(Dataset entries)
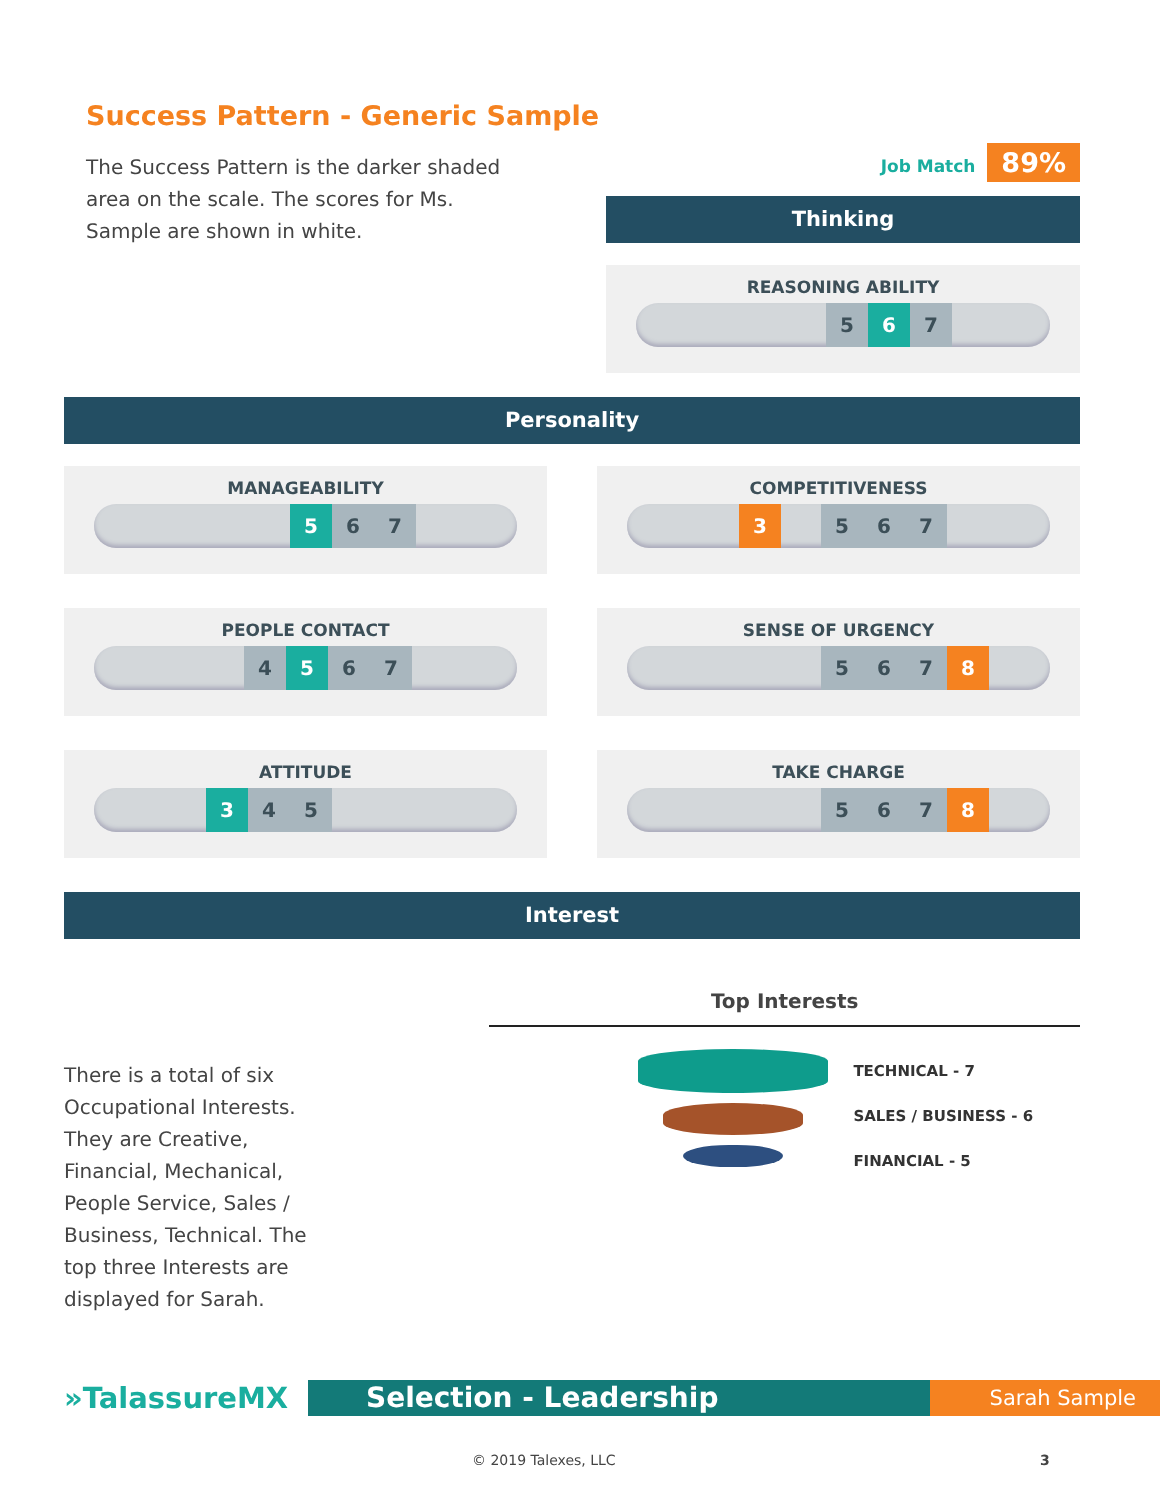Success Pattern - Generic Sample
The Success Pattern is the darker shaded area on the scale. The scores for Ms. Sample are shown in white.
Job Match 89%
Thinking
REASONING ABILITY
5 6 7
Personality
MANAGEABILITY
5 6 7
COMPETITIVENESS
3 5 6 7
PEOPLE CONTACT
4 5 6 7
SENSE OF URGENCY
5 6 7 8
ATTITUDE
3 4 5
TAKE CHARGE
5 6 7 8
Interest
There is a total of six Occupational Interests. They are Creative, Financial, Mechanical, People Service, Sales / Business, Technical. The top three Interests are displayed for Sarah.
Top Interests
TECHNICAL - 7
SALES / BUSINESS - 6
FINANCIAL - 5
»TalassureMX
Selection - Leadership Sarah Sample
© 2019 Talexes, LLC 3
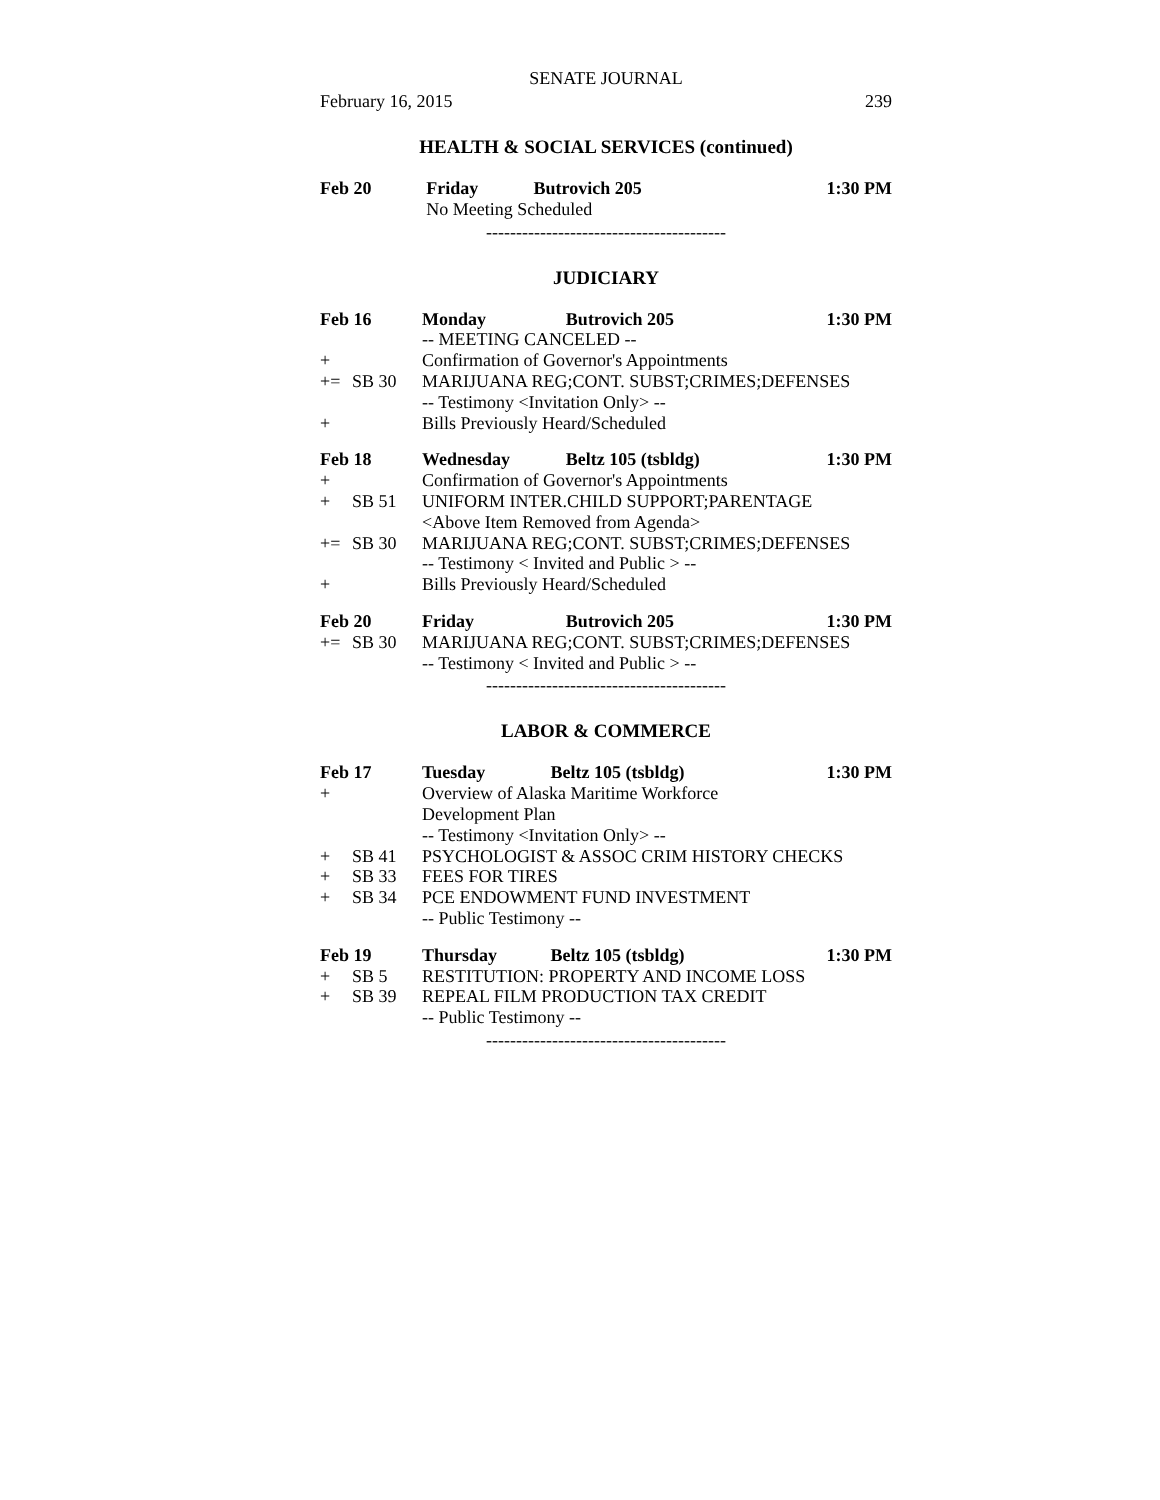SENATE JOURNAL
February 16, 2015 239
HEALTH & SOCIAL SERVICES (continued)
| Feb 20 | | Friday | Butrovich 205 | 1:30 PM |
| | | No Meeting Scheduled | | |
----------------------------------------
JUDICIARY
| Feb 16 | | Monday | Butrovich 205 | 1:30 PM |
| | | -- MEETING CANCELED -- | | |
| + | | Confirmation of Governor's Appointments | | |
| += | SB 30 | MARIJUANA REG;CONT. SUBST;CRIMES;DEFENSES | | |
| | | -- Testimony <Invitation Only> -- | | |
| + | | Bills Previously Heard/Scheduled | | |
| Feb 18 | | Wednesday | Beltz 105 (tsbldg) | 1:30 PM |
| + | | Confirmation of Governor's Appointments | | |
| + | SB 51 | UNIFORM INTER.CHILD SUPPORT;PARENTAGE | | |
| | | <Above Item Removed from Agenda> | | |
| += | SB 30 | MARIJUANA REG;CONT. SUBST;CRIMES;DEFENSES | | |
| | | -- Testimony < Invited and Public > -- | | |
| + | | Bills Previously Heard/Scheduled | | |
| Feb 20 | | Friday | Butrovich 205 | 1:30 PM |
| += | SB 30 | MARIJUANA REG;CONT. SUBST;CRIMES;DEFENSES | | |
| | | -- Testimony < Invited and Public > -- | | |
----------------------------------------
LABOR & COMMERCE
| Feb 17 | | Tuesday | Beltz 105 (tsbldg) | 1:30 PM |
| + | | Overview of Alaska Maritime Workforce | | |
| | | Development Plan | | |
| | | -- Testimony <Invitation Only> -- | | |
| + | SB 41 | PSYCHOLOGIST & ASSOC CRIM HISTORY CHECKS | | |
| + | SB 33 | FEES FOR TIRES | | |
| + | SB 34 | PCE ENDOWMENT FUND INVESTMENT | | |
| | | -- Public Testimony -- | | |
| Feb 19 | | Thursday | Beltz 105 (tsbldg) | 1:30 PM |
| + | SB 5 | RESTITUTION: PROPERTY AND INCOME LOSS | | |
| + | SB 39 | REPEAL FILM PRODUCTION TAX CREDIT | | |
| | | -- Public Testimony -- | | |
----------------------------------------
---
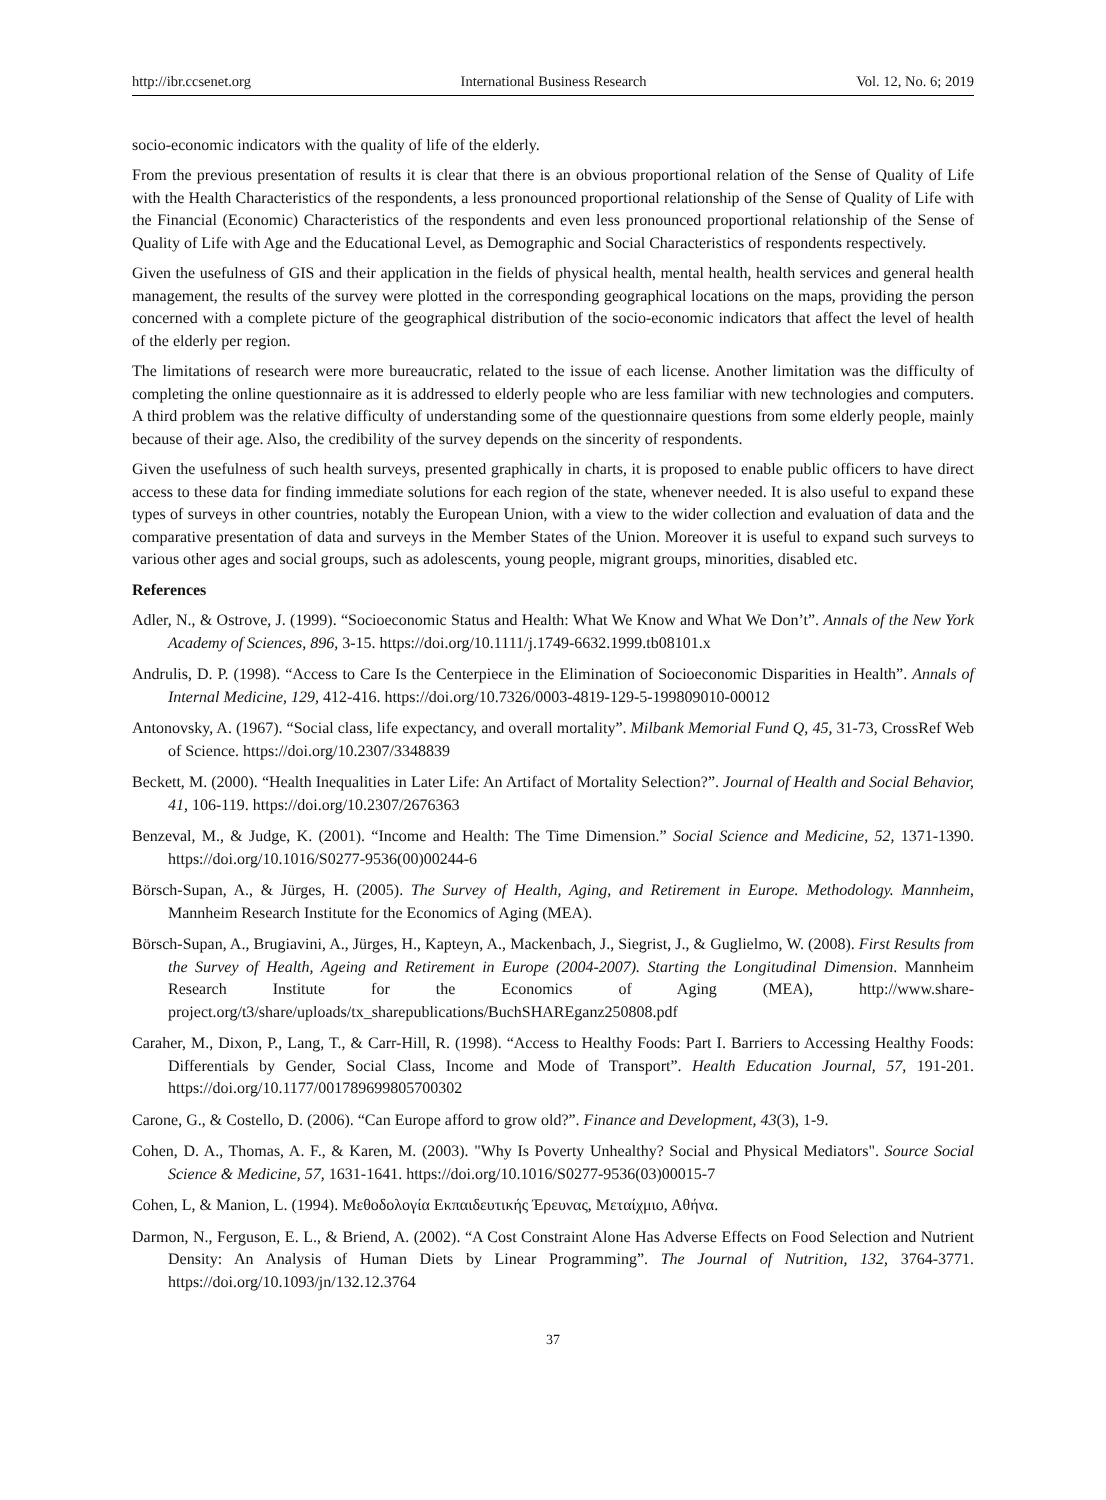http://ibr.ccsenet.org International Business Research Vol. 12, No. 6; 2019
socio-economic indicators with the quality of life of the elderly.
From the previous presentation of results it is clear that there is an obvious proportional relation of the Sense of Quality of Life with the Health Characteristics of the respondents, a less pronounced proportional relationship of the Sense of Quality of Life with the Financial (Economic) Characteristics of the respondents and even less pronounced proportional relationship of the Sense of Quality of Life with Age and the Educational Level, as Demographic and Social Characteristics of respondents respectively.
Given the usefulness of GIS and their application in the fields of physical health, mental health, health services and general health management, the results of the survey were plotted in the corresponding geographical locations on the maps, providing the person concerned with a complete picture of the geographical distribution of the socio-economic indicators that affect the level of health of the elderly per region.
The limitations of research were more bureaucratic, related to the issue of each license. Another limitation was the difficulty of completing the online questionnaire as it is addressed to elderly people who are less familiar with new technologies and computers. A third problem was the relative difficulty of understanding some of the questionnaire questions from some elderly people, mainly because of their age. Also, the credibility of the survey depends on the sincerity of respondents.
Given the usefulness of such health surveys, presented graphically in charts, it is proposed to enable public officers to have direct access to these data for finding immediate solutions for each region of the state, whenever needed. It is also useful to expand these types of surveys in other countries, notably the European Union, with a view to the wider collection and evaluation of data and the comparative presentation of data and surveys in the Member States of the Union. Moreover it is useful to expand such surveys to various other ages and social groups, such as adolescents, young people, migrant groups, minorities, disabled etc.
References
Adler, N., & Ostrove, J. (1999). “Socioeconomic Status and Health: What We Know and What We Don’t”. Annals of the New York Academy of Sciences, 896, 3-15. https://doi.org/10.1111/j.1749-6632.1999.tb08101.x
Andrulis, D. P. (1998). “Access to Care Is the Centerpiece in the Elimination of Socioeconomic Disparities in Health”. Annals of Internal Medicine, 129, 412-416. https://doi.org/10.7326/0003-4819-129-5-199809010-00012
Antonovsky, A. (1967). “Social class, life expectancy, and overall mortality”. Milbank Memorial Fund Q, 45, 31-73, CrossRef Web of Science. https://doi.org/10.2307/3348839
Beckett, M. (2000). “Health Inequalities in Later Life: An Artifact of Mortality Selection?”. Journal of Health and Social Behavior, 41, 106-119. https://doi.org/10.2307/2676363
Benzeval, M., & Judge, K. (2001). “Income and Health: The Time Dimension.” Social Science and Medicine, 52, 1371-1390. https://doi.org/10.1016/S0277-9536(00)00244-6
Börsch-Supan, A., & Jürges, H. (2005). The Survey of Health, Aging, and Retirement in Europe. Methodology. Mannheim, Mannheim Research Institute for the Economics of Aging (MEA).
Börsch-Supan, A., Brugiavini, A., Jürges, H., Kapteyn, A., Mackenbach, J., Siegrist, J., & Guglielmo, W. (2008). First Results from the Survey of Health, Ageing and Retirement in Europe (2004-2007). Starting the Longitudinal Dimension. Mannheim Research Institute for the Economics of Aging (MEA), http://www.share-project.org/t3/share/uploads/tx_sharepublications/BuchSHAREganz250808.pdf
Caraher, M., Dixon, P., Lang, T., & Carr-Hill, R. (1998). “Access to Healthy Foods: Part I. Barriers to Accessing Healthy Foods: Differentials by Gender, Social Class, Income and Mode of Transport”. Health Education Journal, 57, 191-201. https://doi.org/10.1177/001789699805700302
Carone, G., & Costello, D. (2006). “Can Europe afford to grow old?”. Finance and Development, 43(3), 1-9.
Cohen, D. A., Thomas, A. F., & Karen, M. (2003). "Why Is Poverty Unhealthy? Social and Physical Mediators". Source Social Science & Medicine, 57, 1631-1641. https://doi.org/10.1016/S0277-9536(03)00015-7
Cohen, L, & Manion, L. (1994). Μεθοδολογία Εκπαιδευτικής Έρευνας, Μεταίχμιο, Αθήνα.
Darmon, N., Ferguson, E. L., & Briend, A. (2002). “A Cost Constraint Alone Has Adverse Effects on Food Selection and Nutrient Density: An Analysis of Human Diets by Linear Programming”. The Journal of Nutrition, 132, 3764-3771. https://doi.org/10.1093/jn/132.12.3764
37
...
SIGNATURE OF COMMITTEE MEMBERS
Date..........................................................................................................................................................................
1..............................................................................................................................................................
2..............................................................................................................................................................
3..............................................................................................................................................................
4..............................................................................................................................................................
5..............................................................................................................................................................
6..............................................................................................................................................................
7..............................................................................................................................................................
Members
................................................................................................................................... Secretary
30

What you have to do: Search the records above for "Interests". Copy each line where it is found.

Response to this exercise:
There is a total of six Occupational Interests. They are Creative, Financial, Mechanical, People Service, Sales / Business, Technical. The top three Interests are displayed for Sarah.
Top Interests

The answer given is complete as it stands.